WHAT YOU ARE ASKED TO DO
Format every line of the rows, from the one containing "phylum: Arthropoda" through the end of the rows inclusive, as a JSON list of strings with one string per line and blank lines omitted. Leave the pictures out of the list.
* Start *
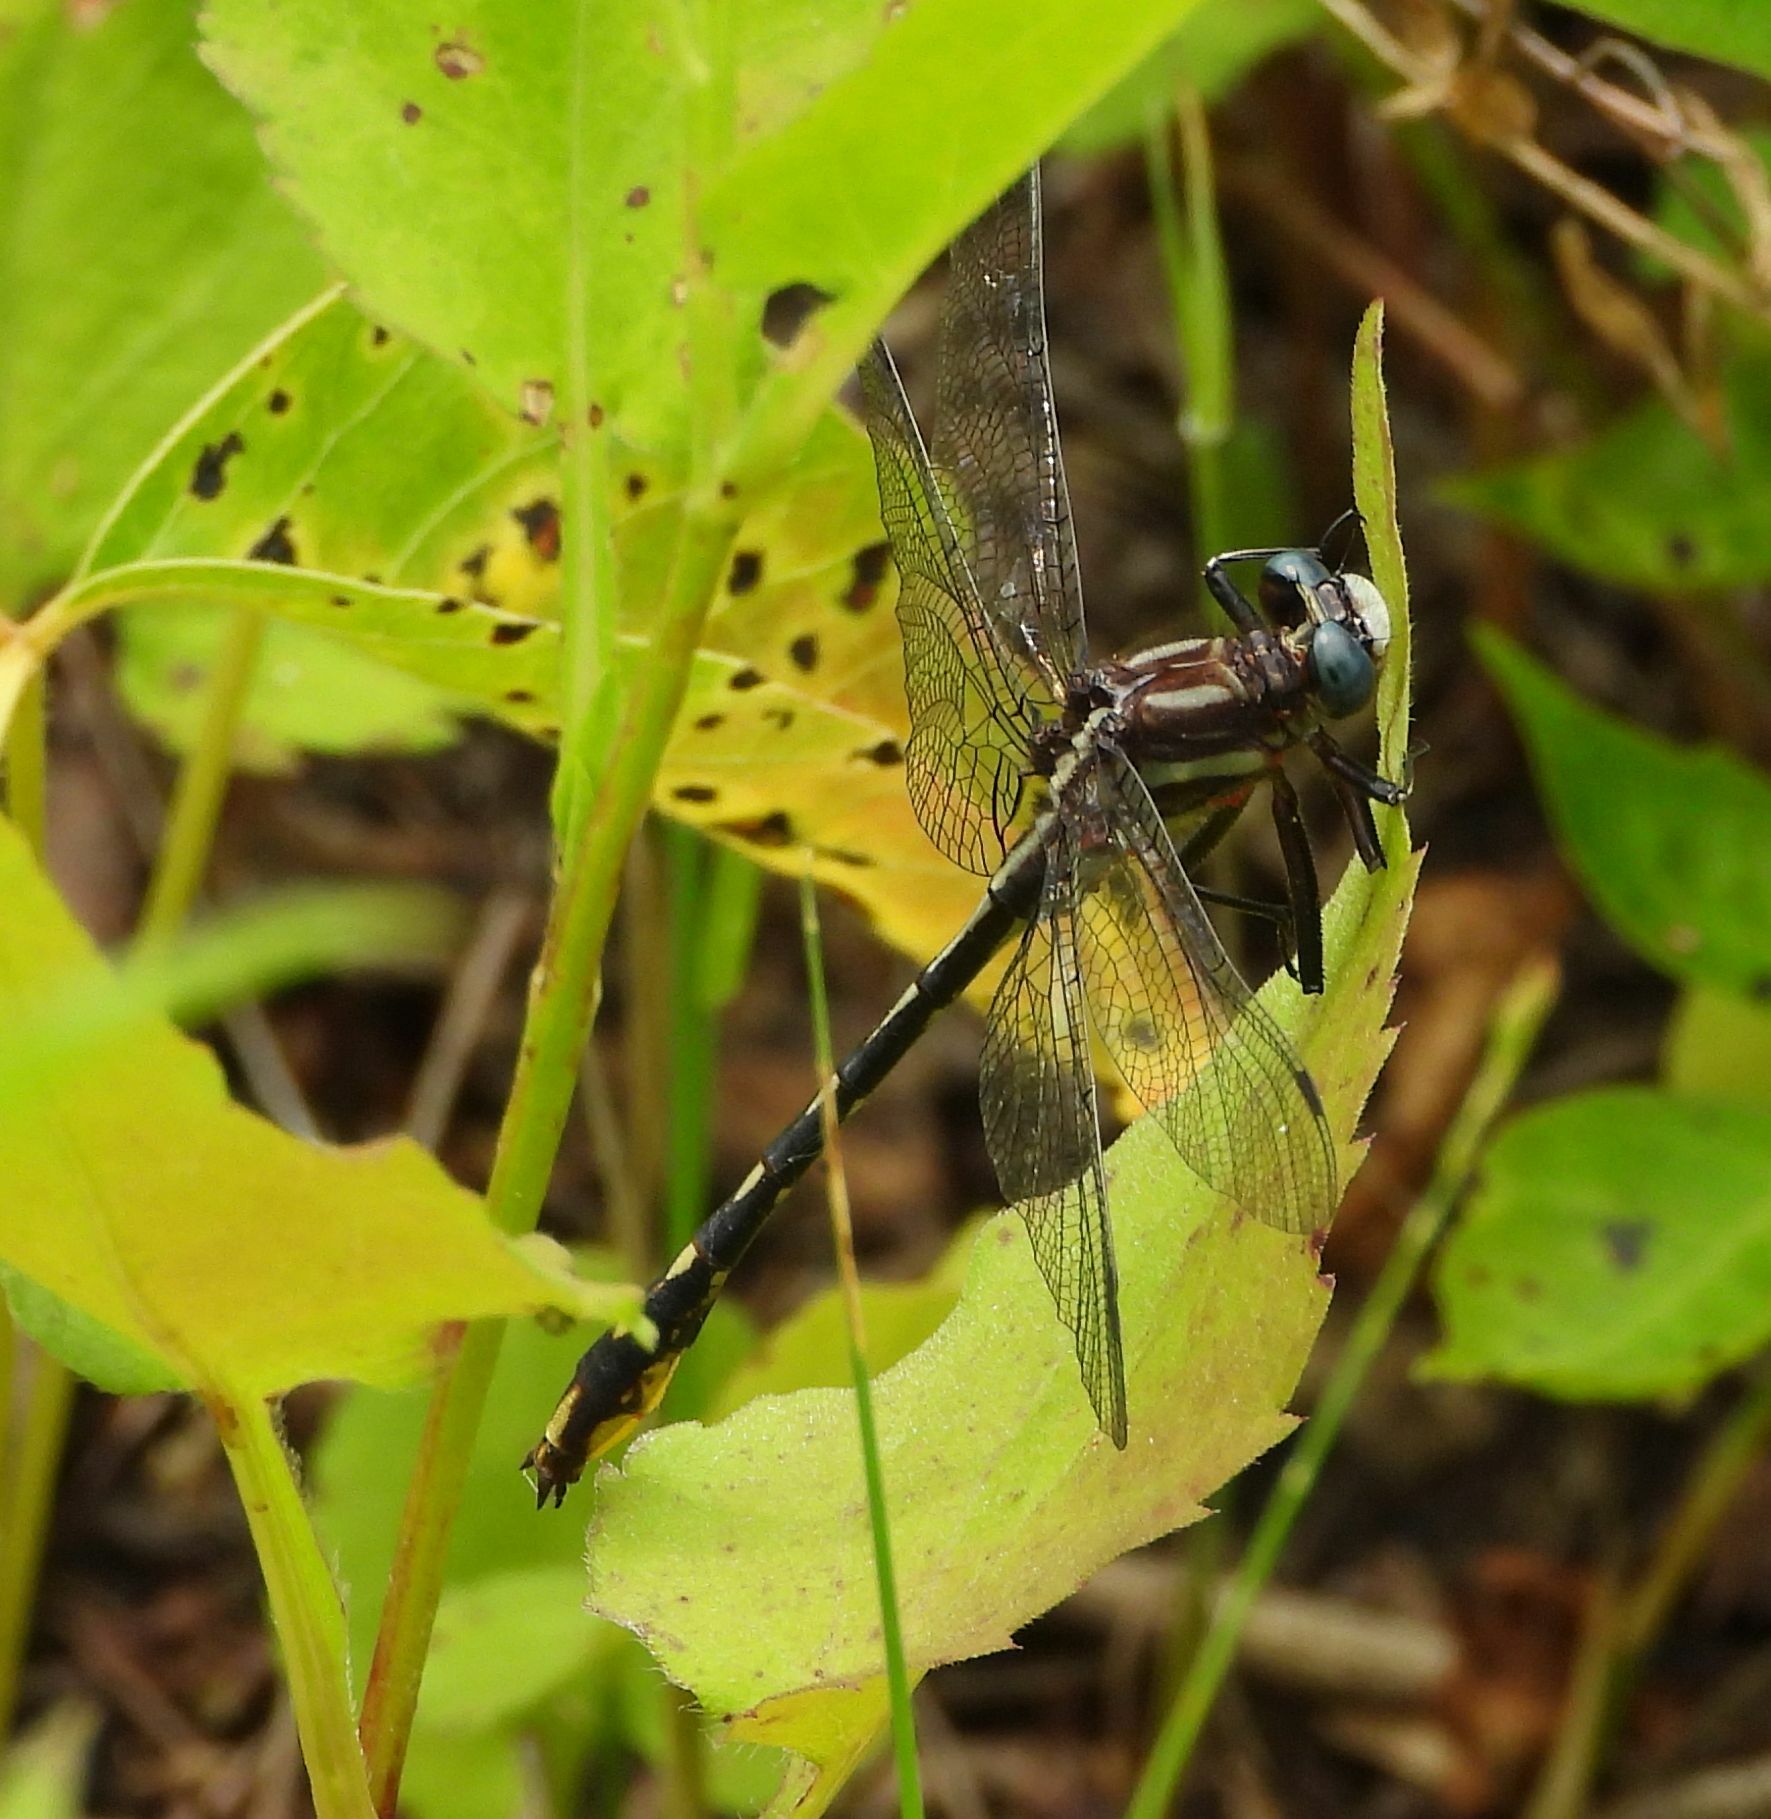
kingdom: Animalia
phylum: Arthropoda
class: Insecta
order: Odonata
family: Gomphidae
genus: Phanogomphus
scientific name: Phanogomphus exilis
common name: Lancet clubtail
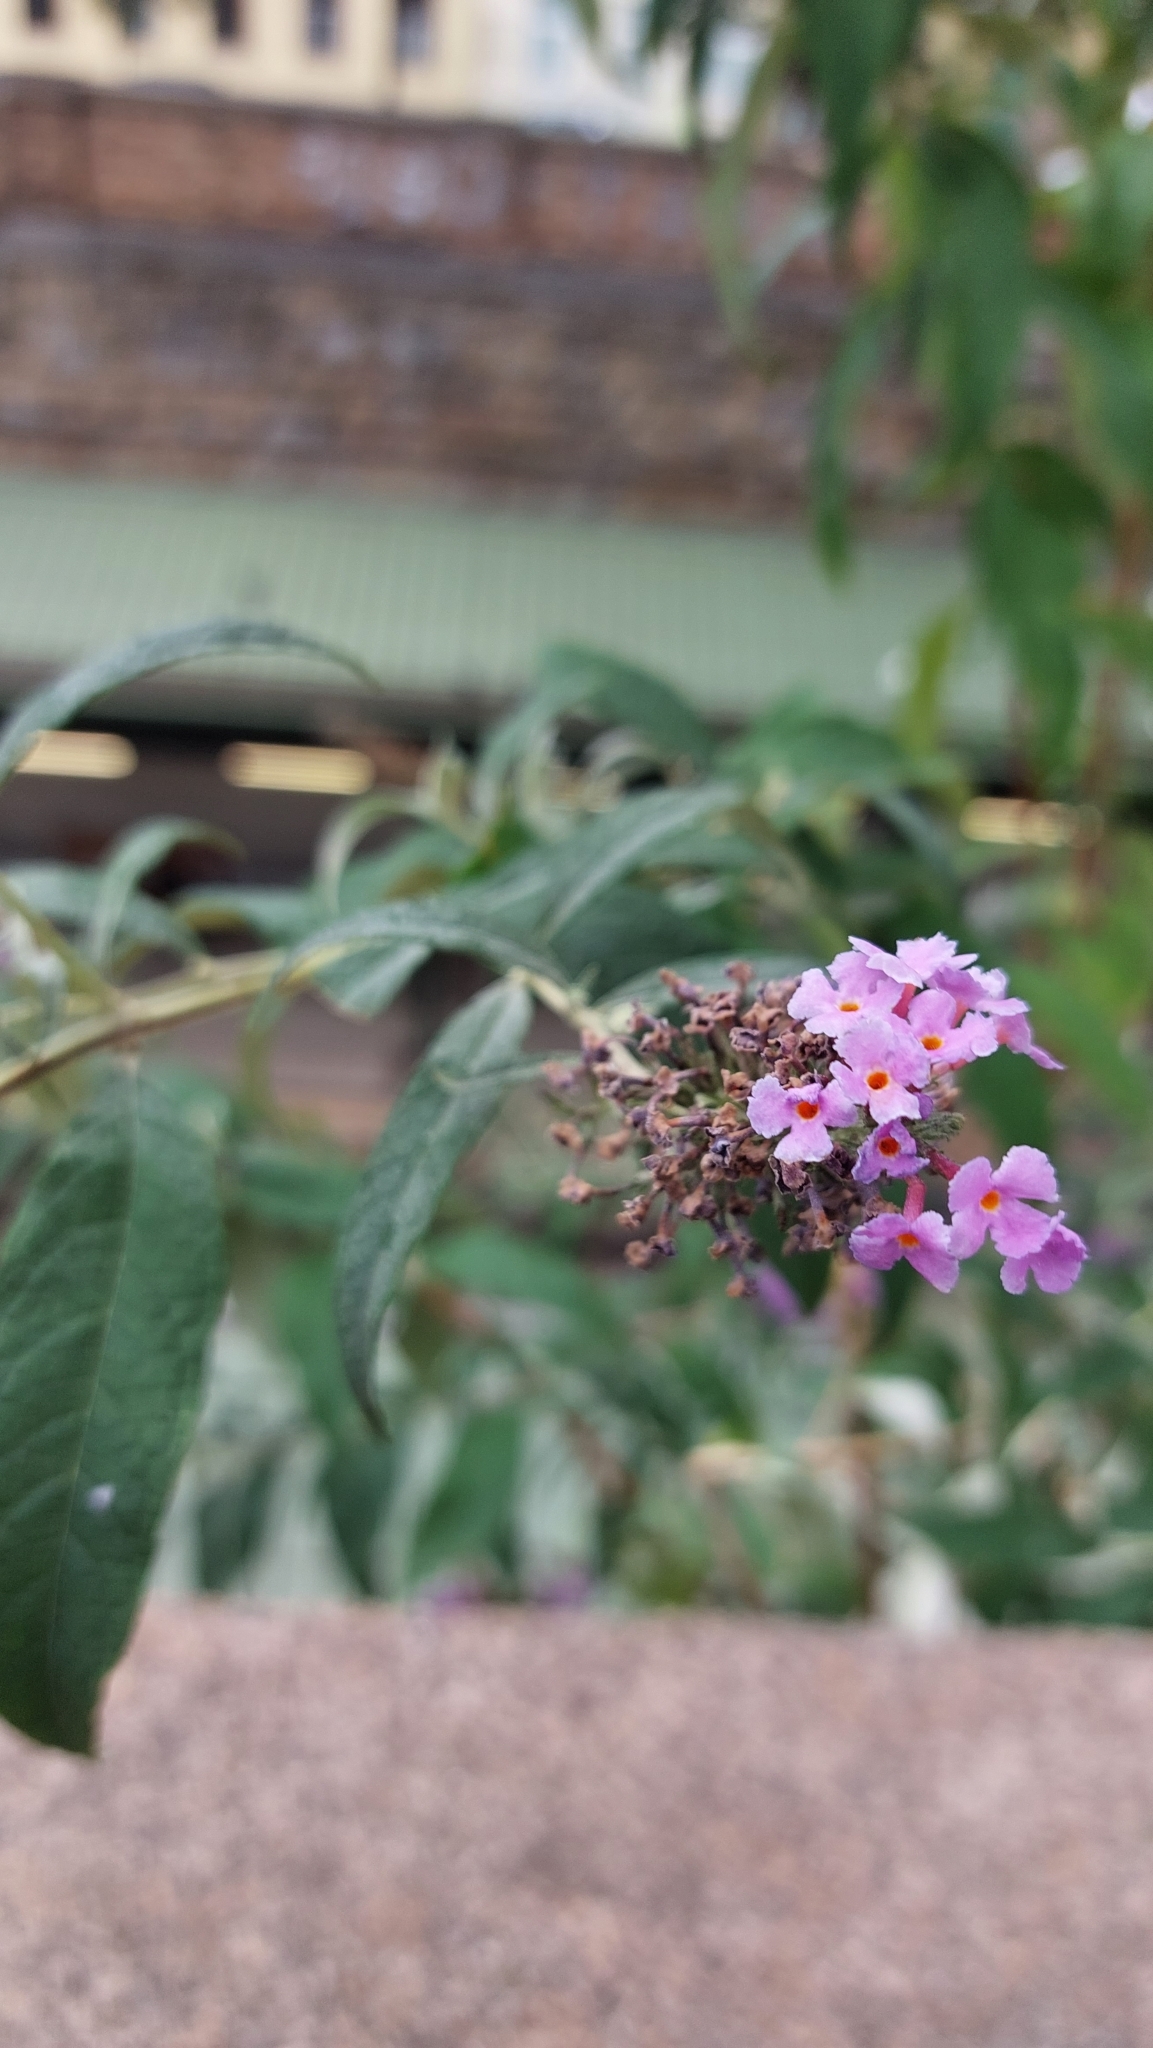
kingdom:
* End *
SOLUTION
[
  "phylum: Arthropoda",
  "class: Insecta",
  "order: Odonata",
  "family: Gomphidae",
  "genus: Phanogomphus",
  "scientific name: Phanogomphus exilis",
  "common name: Lancet clubtail",
  "kingdom:"
]